Personal Favourite Defect List
Keep a private list of your "favourite" bug causes and standard violations. Use that for continuous improvement.
Expand Developer Tests
When coding, test your code as if their would not be any QA later and all users' satisfaction would depend on you alone.
Use Unit Tests
Write unit tests and run them regularly. All unit tests have to pass.
Smallest Possible Steps
Adopt a habit of developing a feature in the smallest possible steps: The cycle of develop -> test -> develop -> test ... should be as short as possible, usually much shorter than a day.
Warning Free Code
The compiler is your first and free check against dubious code. Program such that there are no compiler warnings.
Dynamic Code Checks
Use Valgrind memcheck or similar tools to dynamically check your code against memory corruption.
Static Code Checks
Find and use tools that can statically check your code for correctness and maintainability.

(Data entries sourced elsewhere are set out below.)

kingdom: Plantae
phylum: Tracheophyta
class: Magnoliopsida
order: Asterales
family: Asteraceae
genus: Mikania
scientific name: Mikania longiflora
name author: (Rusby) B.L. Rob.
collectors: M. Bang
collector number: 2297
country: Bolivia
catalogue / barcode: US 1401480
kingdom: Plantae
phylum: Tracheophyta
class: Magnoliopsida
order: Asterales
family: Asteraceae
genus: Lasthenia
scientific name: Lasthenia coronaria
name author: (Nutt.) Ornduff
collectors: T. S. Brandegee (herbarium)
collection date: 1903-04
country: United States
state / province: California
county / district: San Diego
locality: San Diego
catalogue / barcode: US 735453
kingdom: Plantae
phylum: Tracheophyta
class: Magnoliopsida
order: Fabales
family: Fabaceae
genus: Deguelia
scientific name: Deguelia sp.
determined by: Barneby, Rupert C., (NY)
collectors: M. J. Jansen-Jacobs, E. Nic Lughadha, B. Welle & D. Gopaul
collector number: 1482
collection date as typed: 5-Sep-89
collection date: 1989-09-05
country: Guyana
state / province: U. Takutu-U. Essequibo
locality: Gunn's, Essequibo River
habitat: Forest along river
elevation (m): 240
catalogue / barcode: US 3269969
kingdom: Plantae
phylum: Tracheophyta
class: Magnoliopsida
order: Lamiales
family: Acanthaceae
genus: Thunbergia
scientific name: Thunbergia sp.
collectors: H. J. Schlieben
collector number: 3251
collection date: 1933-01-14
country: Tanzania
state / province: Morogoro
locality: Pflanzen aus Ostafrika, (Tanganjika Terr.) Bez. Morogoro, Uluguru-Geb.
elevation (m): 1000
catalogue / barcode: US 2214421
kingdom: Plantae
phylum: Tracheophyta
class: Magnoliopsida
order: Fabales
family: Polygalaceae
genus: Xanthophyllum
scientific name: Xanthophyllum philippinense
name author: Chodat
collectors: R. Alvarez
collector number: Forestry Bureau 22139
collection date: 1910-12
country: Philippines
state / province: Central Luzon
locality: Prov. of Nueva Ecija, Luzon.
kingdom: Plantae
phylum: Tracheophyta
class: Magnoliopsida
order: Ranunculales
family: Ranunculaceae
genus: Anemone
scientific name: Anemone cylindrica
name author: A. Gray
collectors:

Currently most useful tools for this are not yet free/open-source but this may change.
Education
Educate yourself regularly. E.g. the knowledge about writing good C++ has changed enormously within the last 10 years.
Make Quality a Goal
Make the quality of your code just as important as the functionality. Indeed the quality is part of the functionality.
Plan for Quality
High quality coding needs more time than hacking. Plan for that. You get the time back by less bugs and easier code maintenance.
Analyse Bugs
Find out how bugs came into life, explore the reasons (inside and outside the code itself), change what caused the defects.
Refactor
If code is difficult to understand or a continuous source of bugs, refactor it, until it is easy to maintain.